Sedgwick snorted. “You should pay more attention to what you put in your mouth. The stuff I’ve seen you eat, I’m surprised you haven’t come down with amoebic dysentery before now.”

“You just haven’t my sense of culinary adventure,” Conor said with a fleeting smile. “Anyway, it’s not my stomach.”

“No?” The suspicion in Sedgwick’s voice became more pronounced. “Then what have you been up to today that’s got you feeling fuzzy?”

With an inward sigh, Conor prepared for another of the verbal sparring matches they’d been having for weeks. The truth was that he had been “up to” the same thing almost every day for nearly two months. By night, he was a demoralized amalgamation of an Irish farmer imitating an intelligence agent who was pretending to be a soldier of fortune. By day, he was finding a temporary escape and some small measure of redemption in an unlikely place—the sprawling slum-metropolis of Dharavi.

He’d sought out Kavita Kotwal without understanding why, but from the moment he reached her doorway, Conor had known he was where he needed to be. She had begun helping him the very next morning simply by giving him the opportunity of doing something useful. She had directed him to the small network of health clinics sprinkled throughout the
zopadpatti
, as Mumbai’s slums were called, and he had been volunteering almost daily ever since, going wherever she sent him or following where she led.

The work provided a productive outlet for his restlessness and offered more satisfaction than he felt about anything else at this point. The assignment of tracking his brother and coaxing him to give up his secrets was bogged down in an unproductive strategy that made less sense the longer it continued, and the strange passivity of the controlling officer who was responsible for moving it along had begun to rouse an unfocused suspicion.

Having a daytime occupation that generated some positive karma to balance against the things he did at night was a welcome diversion, but his association with Kavita was yet another clandestine activity he had to manage. He met Sedgwick’s eyes with a steady, bland gaze.

“I didn’t do much today, really. Read a book. Hung about with Bishan for a while.”

“What did you read?”

“The
Bhagavad Gita
. As you recommended.”

“So I did.” Sedgwick gave him a cagey smile. “You know it’s funny, because I ran into Bishan down at the Gateway earlier.
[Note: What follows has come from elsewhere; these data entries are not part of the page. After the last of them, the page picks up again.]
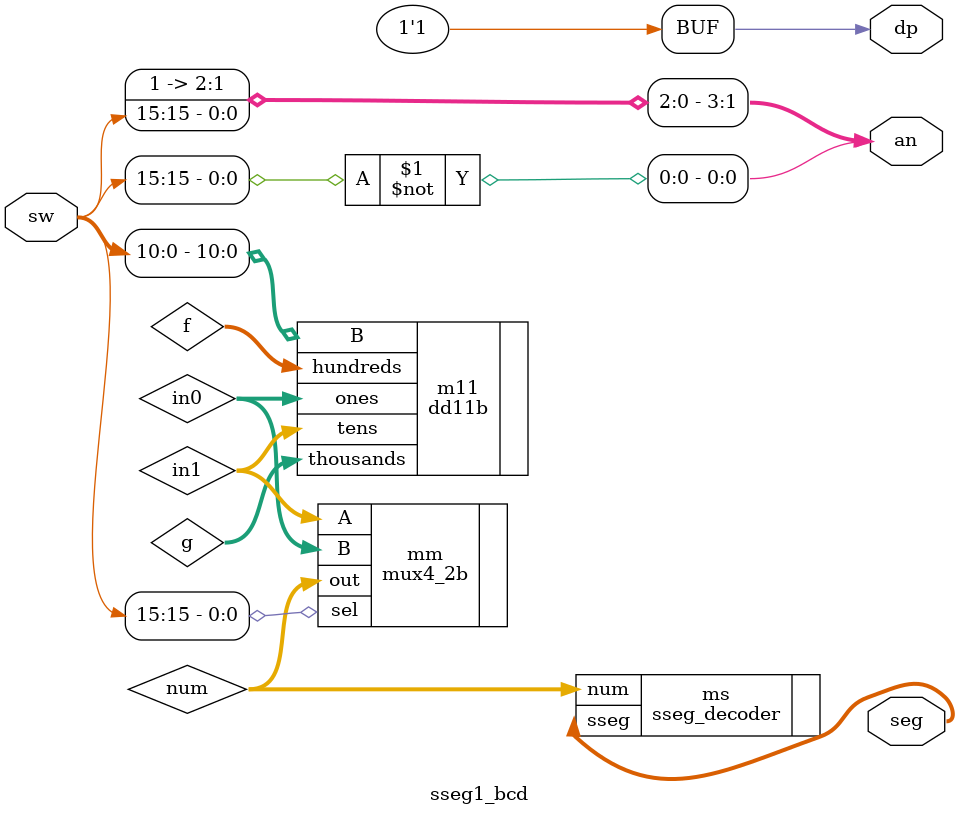
<source format=sv>
`timescale 1ns / 1ps


module sseg1_bcd(
    input [15:0] sw,
    output dp,
    output [6:0] seg,
    output [3:0] an
    );
    wire [3:0] in0;
    wire [3:0] in1;
    wire [3:0] f;
    wire [3:0] g;

    wire [3:0] num; 
    
    dd11b m11( 
    .B(sw[10:0]), 
    .ones(in0), 
    .tens(in1), 
    .hundreds(f), 
    .thousands(g));
   
     mux4_2b mm( 
     .A(in1), 
     .B(in0), 
     .sel(sw [15]), 
     .out(num) );
   
    sseg_decoder ms(
    .num(num), 
    .sseg(seg));

    assign an[3:2] = 2'b11;
    assign dp = 1'b1;
    assign an[0] = ~sw[15];
    assign an[1] = sw[15] ;
  
endmodule

</source>
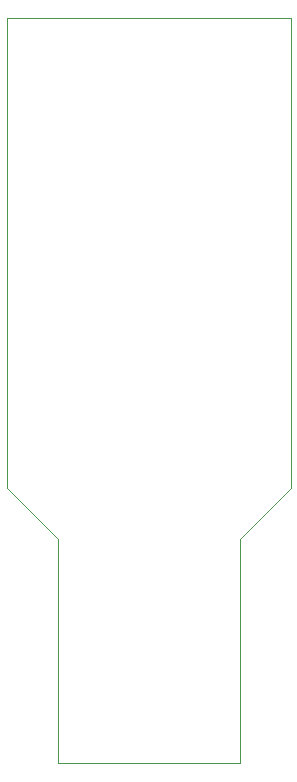
<source format=gbr>
G04 EAGLE Gerber RS-274X export*
G75*
%MOMM*%
%FSLAX34Y34*%
%LPD*%
%IN*%
%IPPOS*%
%AMOC8*
5,1,8,0,0,1.08239X$1,22.5*%
G01*
%ADD10C,0.000000*%


D10*
X77000Y225000D02*
X77000Y415000D01*
X120000Y855968D02*
X-120000Y855968D01*
X-77000Y415000D02*
X-77000Y225000D01*
X-120000Y458000D02*
X-120000Y855968D01*
X120000Y855968D02*
X120000Y458000D01*
X-77000Y415000D02*
X-120000Y458000D01*
X77000Y415000D02*
X120000Y458000D01*
X77000Y225000D02*
X-77000Y225000D01*
M02*

</source>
He didn’t mention he’d seen you today.”

“Probably because I hadn’t yet. I just came from having a beer with him at the Leopold. Funny, he didn’t mention seeing you.”
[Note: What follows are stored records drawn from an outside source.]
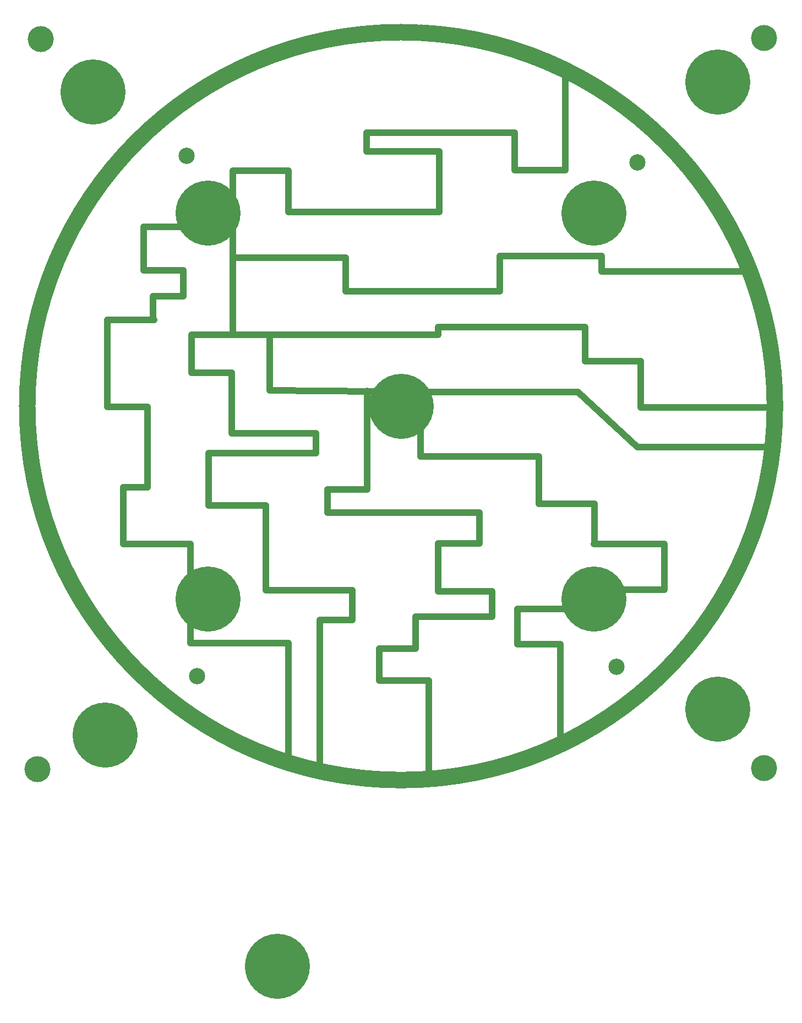
<source format=gbr>
G04 CAM350 V10.2.0 (Build 386) Date:  Sat Feb 01 15:25:49 2025 *
G04 Database: c:\users\comp1\desktop\ajinkya_\gerber data\round 115\round_pcb1.cam *
G04 Layer 39: clearance *
%FSLAX24Y24*%
%MOIN*%
%SFA1.000B1.000*%

%MIA0B0*%
%IPPOS*%
%ADD24C,0.09843*%
%ADD35C,0.03937*%
%ADD42C,0.09843*%
%ADD53C,0.39370*%
%ADD65C,0.15748*%
%LNclearance*%
%LPD*%
G54D53*
X-7473Y-33903D03*
G54D65*
X-21823Y22206D03*
X21965Y22279D03*
Y-21898D03*
X-22035Y-21981D03*
G54D53*
X0Y0D03*
X-11692Y-11692D03*
Y11692D03*
X11692D03*
Y-11692D03*
X-18651Y19015D03*
X19169Y19612D03*
Y-18359D03*
X-17929Y-19930D03*
G54D42*
X-12982Y15164D03*
X14300Y14756D03*
X13043Y-15794D03*
X-12354Y-16344D03*
G54D24*
X22638Y0D02*
G75*
G03X22638Y0I-22638D01*
G54D35*
X1446Y867D02*
G01X10702D01*
Y867D02*
G01X14319Y-2481D01*
X22503Y-2469*
X-7951Y4311D02*
G01X-10182D01*
Y9001*
X-3357*
Y6965*
X5983*
Y9098*
X12158*
Y8165*
X21097*
X-10182Y9001D02*
G01Y14268D01*
X-6836*
Y11737*
X2328*
Y15416*
X-2084*
Y16565*
X6889*
Y14301*
X9935*
Y20232*
X-13171Y8224D02*
G01X-15585D01*
Y10853*
X-12738*
X-10182Y4311D02*
G01X-12671D01*
Y2006*
X-10241*
Y-1648*
X-5163*
Y-2855*
X-10189*
X-13171Y8224D02*
G01X-13203Y6643D01*
X-17790Y5217D02*
G01Y-51D01*
X-15351*
Y-4906*
X-16807*
Y-8354*
X-12746*
Y-14348*
X-6819*
Y-21572*
X-14959Y5222D02*
G01X-17790Y5217D01*
X-13203Y6643D02*
G01X-15018D01*
Y5222*
X-2043Y-5061D02*
G01Y908D01*
X-10189Y-2855D02*
G01X-11663D01*
Y-6000*
X-8193*
Y-11148*
X-2939*
X-1328Y-16605D02*
G01X1693D01*
Y-22575*
X-2043Y-5061D02*
G01X-4448D01*
Y-6461*
X4732*
Y-8327*
X2235*
Y-11206*
X5506*
Y-12742*
Y-12742D02*
G01X866D01*
Y-14673*
X-1323*
Y-16605*
X-2939Y-11148D02*
G01Y-12946D01*
X-4919*
Y-22121*
X1190Y-757D02*
G01Y-3063D01*
X8357*
Y-5909*
X11711*
Y-8331*
X15931*
X11692*
X15931D02*
G01Y-11120D01*
X13118*
X9897Y-12269D02*
G01X7042D01*
Y-14409*
X9639*
Y-20501*
X-7951Y944D02*
G01Y4311D01*
X2237*
Y4776*
X11143*
Y2717*
X14522*
Y-72*
X22638*
X1446Y867D02*
G01X-7951Y944D01*
M02*

</source>
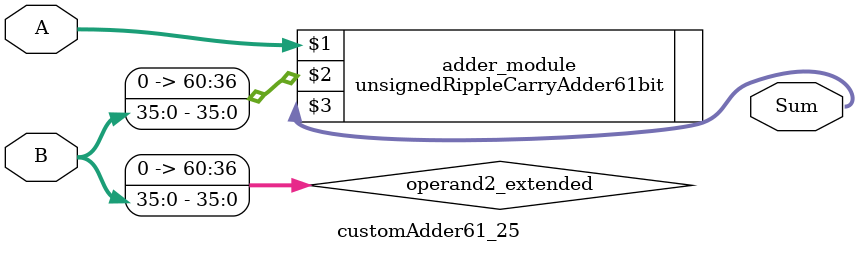
<source format=v>
module customAdder61_25(
                        input [60 : 0] A,
                        input [35 : 0] B,
                        
                        output [61 : 0] Sum
                );

        wire [60 : 0] operand2_extended;
        
        assign operand2_extended =  {25'b0, B};
        
        unsignedRippleCarryAdder61bit adder_module(
            A,
            operand2_extended,
            Sum
        );
        
        endmodule
        
</source>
Sedgwick gave in with a roll of his eyes, and Conor smiled. With lies and half-truths, they had dueled each other to a draw once again.
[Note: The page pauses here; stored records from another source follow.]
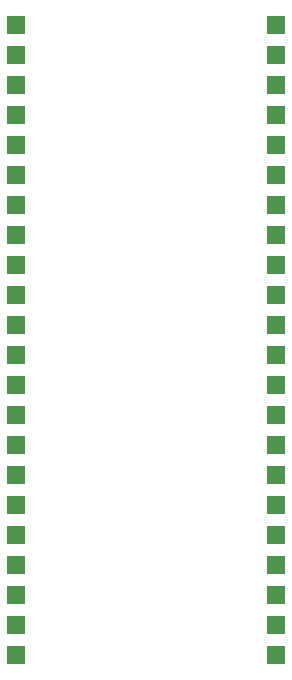
<source format=gbl>
G04*
G04 #@! TF.GenerationSoftware,Altium Limited,Altium Designer,20.2.4 (192)*
G04*
G04 Layer_Physical_Order=2*
G04 Layer_Color=16711680*
%FSLAX44Y44*%
%MOMM*%
G71*
G04*
G04 #@! TF.SameCoordinates,5829A05F-E1E1-40F9-AA7D-9744E717BD19*
G04*
G04*
G04 #@! TF.FilePolarity,Positive*
G04*
G01*
G75*
%ADD17R,1.5240X1.5240*%
D17*
X220000Y-330200D02*
D03*
Y-355600D02*
D03*
Y-304800D02*
D03*
Y-279400D02*
D03*
Y-254000D02*
D03*
Y-228600D02*
D03*
Y-203200D02*
D03*
Y-177800D02*
D03*
Y-152400D02*
D03*
Y-127000D02*
D03*
Y-101600D02*
D03*
Y-76200D02*
D03*
Y-50800D02*
D03*
Y-25400D02*
D03*
Y0D02*
D03*
Y-533400D02*
D03*
Y-508000D02*
D03*
Y-482600D02*
D03*
Y-457200D02*
D03*
Y-431800D02*
D03*
Y-406400D02*
D03*
Y-381000D02*
D03*
X0Y-152400D02*
D03*
Y-127000D02*
D03*
Y-101600D02*
D03*
Y-76200D02*
D03*
Y-50800D02*
D03*
Y-25400D02*
D03*
Y0D02*
D03*
Y-533400D02*
D03*
Y-508000D02*
D03*
Y-482600D02*
D03*
Y-457200D02*
D03*
Y-431800D02*
D03*
Y-406400D02*
D03*
Y-381000D02*
D03*
Y-355600D02*
D03*
Y-330200D02*
D03*
Y-304800D02*
D03*
Y-279400D02*
D03*
Y-254000D02*
D03*
Y-228600D02*
D03*
Y-177800D02*
D03*
Y-203200D02*
D03*
M02*

</source>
“Where are we going, anyway?”

“We’re already there.” Sedgwick indicated the club’s entrance with a jerk of his chin. “See? I told you not to worry. It’s the most respectable place in the whole city. Nobody’s going to get shellacked or shot up in the Bombay Gymkhana. The reservation in the dining hall is for nine, so we’ve got about thirty minutes if you want to hit the bar.”

“You mean you’re wanting to eat here?” Conor looked at the building with reluctance.

Sedgwick raised an eyebrow. “That’s generally what they do in the dining hall. You got a problem with it?”

“No, not a problem, exactly, it’s just that I . . . ehm, I’m not really . . . ” As a familiar tickle shot up through his chest, Conor turned aside and cupped his hands over several hard, barking coughs. Sedgwick flinched in surprise.

“Jesus, still? Sounds worse than it did a week ago. I would have thought you’d be over it by now.”

“I would have thought so too,” he said when he could talk again.

The cough had not particularly concerned him, at first. His susceptibility to respiratory ailments was above average, dating from a childhood bout with pneumonia and no doubt bolstered by a tenacious cigarette habit. For a while, the present bug had been no more remarkable than any other, but it seemed to be trending in the wrong direction, and that, along with a number of other symptoms—fatigue, weight loss, and a sporadically recurrent fever—had finally captured his attention.